President Donald Trump claimed at a May 8 press conference that gasoline prices had fallen 'very significantly' that day, but data from the American Automobile Association (AAA) shows the national average for regular unleaded stood at $4.52 per gallon on May 10, directly contradicting his assertion. Since taking office in January 2025, pump prices have fluctuated from around $3.05-3.20 per gallon, dipping to a low of $2.81 in January 2026 before steadily climbing. The March monthly average was $3.64, April rose to about $4.10, and by early May prices exceeded $4.45-4.58 depending on the source. In the past week alone, the national average increased by about 25 cents. Compared to May 2025, when regular gasoline averaged $3.14-3.26 per gallon, drivers are now paying over $1.40 more at the pump.
Core Cause: U.S.-Iran Conflict and Strait of Hormuz Disruption
The primary driver is the ongoing military conflict between the U.S. and Iran. Operations near the Strait of Hormuz have disrupted an estimated 20% of global oil supply flows. Brent crude oil prices have broken above $100 per barrel, while West Texas Intermediate (WTI) trades at $94-95. Since crude oil typically accounts for 50-60% of what consumers pay at the pump, these wholesale levels directly impact retail prices.
The Energy Information Administration (EIA) has forecast that Brent could rise to nearly $115 per barrel in the second quarter of 2026 before declining, depending on conflict resolution.
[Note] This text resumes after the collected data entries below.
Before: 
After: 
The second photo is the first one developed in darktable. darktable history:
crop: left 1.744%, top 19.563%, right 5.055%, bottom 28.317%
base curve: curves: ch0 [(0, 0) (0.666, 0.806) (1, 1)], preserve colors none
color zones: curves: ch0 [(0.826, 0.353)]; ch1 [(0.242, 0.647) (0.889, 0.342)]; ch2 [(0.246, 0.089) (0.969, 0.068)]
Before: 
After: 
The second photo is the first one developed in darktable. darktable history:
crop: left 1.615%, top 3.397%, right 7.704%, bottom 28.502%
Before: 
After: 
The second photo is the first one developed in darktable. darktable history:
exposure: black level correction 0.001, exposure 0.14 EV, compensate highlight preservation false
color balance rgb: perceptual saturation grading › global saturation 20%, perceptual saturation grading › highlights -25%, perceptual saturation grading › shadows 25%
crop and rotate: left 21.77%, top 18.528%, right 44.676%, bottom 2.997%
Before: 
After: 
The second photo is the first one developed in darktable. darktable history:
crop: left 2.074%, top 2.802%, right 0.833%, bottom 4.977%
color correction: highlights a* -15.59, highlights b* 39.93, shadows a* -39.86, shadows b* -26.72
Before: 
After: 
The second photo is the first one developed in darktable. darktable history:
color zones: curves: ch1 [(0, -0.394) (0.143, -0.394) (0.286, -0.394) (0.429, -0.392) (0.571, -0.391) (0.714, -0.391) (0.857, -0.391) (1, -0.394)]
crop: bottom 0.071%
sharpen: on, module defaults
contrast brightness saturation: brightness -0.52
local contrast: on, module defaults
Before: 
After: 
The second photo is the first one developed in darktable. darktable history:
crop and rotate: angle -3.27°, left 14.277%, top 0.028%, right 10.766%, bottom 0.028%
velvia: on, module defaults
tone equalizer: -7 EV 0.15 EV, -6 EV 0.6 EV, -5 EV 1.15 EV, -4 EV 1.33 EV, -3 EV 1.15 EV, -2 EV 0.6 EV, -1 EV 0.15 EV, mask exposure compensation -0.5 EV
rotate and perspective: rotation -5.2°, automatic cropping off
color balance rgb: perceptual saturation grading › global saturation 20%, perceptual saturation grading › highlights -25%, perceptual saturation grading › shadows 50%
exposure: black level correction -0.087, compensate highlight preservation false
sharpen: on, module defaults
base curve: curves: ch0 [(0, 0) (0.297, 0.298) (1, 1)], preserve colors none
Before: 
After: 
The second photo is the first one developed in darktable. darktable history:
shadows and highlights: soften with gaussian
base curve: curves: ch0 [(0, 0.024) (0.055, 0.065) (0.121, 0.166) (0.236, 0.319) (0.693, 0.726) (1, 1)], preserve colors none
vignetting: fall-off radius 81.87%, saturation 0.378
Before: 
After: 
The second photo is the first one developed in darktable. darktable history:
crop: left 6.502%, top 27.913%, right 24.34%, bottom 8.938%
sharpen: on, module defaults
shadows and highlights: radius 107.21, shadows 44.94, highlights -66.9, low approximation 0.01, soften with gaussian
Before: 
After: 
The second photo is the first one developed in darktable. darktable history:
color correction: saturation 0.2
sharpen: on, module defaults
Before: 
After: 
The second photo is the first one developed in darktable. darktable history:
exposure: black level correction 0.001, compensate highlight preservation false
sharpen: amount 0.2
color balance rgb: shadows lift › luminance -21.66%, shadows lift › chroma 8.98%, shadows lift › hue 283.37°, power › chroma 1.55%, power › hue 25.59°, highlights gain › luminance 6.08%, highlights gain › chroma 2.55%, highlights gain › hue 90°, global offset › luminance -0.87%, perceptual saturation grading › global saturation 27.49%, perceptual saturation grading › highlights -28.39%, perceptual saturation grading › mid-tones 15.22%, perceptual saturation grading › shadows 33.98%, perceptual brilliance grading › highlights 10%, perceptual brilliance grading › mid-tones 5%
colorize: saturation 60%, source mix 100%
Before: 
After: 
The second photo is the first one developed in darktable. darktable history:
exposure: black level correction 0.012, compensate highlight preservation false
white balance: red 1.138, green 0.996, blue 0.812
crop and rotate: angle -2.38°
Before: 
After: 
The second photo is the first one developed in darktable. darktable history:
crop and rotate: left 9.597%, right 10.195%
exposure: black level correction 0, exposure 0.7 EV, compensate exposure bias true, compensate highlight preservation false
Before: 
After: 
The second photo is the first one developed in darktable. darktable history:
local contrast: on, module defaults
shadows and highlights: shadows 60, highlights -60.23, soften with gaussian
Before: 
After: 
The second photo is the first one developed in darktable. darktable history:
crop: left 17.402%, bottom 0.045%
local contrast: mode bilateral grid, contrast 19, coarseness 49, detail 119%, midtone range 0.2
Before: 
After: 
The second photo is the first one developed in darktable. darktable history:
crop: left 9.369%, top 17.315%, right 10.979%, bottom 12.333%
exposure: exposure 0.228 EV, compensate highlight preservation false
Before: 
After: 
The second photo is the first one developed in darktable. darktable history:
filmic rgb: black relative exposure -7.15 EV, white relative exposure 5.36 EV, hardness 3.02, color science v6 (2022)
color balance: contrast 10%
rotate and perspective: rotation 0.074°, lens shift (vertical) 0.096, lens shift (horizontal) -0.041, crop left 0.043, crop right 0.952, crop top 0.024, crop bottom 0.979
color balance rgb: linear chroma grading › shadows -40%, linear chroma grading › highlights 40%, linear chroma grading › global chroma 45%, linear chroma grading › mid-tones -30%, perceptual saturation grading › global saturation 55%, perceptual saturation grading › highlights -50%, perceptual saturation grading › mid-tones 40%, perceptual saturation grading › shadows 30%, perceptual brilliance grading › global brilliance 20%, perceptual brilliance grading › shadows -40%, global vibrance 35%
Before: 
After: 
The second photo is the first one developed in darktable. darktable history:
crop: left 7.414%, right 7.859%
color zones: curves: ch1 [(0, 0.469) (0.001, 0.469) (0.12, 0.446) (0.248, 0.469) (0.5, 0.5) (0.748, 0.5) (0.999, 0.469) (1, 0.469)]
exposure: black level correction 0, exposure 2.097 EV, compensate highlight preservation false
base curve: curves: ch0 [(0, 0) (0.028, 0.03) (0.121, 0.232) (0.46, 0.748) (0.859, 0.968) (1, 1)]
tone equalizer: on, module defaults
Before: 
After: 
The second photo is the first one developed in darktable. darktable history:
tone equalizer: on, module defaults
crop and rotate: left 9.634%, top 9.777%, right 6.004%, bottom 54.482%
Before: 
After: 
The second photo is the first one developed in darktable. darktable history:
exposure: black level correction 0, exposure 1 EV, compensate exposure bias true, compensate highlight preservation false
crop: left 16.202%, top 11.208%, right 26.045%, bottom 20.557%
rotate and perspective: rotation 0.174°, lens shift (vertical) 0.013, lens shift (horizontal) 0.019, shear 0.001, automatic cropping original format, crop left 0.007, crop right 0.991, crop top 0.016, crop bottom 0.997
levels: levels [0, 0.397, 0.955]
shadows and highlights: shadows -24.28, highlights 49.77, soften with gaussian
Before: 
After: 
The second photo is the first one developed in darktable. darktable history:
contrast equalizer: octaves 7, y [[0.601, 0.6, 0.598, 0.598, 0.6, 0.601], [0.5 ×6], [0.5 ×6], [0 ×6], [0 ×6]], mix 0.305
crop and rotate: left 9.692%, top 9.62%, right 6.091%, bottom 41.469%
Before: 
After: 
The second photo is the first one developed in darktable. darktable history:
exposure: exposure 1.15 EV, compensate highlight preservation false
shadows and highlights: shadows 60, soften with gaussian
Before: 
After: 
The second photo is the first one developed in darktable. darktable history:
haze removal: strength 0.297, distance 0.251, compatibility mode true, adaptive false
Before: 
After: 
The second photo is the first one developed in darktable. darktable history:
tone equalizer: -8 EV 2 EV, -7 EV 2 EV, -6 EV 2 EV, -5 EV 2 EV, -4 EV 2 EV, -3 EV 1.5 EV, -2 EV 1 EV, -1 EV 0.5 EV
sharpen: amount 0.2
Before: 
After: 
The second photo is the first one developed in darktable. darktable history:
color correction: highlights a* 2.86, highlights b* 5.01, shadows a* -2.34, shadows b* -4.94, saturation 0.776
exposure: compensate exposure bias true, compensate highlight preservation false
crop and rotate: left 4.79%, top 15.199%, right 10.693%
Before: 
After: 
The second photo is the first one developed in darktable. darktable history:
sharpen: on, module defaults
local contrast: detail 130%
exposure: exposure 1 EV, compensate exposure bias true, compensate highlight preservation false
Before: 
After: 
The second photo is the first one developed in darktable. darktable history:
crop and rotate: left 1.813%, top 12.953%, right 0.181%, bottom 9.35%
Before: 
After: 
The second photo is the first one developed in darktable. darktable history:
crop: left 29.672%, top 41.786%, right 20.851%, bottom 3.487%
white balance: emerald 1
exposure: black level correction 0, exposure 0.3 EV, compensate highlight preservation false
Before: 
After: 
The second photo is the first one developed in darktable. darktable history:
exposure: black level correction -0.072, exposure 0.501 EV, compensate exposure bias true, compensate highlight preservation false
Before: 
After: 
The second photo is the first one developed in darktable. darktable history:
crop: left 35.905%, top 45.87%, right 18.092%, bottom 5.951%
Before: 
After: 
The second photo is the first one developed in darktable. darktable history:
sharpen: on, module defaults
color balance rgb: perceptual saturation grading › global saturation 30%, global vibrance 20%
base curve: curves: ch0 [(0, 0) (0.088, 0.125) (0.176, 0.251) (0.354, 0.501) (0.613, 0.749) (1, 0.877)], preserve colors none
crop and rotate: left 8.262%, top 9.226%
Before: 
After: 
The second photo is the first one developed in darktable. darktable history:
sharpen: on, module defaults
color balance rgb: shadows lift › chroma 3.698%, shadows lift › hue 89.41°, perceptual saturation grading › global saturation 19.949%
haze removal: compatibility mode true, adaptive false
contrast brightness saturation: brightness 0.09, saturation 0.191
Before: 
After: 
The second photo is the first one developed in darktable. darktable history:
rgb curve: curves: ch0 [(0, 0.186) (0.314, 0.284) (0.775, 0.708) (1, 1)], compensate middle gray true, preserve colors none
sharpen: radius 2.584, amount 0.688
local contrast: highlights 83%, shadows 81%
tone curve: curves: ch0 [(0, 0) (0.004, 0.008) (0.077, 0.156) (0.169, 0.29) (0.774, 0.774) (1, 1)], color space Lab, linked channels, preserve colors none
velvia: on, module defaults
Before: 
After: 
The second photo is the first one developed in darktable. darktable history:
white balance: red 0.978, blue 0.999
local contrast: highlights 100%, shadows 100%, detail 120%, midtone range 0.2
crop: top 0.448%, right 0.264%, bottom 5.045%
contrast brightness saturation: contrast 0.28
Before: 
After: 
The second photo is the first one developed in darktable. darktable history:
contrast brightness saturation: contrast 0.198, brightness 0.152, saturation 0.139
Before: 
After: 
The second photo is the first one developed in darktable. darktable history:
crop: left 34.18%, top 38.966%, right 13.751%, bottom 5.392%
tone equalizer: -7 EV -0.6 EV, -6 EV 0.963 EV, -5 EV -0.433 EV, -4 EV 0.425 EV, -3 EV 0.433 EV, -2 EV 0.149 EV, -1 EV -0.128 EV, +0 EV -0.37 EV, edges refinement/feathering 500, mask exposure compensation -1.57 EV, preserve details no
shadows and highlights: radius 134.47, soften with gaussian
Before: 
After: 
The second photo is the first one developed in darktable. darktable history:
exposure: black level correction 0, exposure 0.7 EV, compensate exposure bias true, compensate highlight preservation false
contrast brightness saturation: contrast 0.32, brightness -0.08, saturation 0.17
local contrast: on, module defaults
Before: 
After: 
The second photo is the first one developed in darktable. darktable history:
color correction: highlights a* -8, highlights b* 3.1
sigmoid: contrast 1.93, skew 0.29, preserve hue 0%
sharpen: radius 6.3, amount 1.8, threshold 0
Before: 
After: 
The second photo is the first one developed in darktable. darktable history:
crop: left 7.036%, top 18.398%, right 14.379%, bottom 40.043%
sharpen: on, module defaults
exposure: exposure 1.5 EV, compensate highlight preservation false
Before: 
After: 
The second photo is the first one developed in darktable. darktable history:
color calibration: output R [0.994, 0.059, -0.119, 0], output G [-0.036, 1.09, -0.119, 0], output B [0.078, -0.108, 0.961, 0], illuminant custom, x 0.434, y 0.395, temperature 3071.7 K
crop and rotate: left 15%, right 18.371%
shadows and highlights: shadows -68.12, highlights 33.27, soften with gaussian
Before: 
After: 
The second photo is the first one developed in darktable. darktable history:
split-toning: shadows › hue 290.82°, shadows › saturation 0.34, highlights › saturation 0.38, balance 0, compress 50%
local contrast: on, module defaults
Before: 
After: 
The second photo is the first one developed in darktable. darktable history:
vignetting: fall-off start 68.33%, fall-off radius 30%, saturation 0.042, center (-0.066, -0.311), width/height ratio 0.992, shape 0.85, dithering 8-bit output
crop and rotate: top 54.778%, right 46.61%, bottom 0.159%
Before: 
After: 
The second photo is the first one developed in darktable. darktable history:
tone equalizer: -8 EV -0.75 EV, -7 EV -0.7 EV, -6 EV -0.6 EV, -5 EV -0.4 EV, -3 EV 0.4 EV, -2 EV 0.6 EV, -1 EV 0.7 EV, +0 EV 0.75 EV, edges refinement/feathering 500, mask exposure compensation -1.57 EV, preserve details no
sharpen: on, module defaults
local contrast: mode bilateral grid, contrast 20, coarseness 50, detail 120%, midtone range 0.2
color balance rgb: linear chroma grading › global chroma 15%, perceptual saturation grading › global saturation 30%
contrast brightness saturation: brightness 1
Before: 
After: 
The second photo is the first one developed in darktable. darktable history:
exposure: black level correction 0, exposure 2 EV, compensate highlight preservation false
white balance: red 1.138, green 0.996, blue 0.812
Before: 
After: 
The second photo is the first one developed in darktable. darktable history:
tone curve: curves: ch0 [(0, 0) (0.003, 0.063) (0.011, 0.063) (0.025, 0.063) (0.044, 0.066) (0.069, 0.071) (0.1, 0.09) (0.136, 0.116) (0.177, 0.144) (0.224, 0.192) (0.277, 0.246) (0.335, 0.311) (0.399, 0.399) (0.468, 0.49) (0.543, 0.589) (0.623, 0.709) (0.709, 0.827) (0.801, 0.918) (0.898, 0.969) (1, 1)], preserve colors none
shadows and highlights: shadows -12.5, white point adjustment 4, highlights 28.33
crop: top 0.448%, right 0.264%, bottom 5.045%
The spread between Brent and WTI has widened to $5-12 per barrel due to higher transportation costs and disrupted supply routes.
Trump’s Optimistic Statements and Historical Context
Trump has repeatedly told Americans that prices will 'collapse' once hostilities end and pointed to abundant global oil supply as a buffer. He has even set post-conflict goals as low as $2 per gallon. These claims are speculative and hinge on how quickly the Strait of Hormuz disruptions are resolved. Presidents have limited influence over short-term retail gasoline prices, which are determined by crude markets, refining margins, taxes, and distribution costs. The Trump administration has deployed the Strategic Petroleum Reserve (SPR) and Jones Act waivers to ease pressure, but results have been mixed.
The 2026 price trajectory mirrors the spike under the Biden administration in 2022, when the Russia-Ukraine war helped push the national average above $5 per gallon. Wars typically put pressure on energy markets. Prices stabilized during 2023-2025 before the current geopolitical shock reversed that trend. AAA’s data shows no weekly decline during the period Trump referenced. Month-over-month, prices rose about 40 cents. Year-over-year, they are up over $1.40. EIA’s weekly gasoline retail reports confirm these figures.
Trump has taken credit for the decline from Biden-era highs, which did occur during the first year of his second term. But current data does not support the claim that prices fell 'significantly' or otherwise this week. Retail prices typically follow crude prices with a 1-4 week lag, and historically rise faster than they fall—a dynamic sometimes called 'rockets and feathers.' If the conflict calms and crude declines from current levels, consumers could see relief in weeks, not days.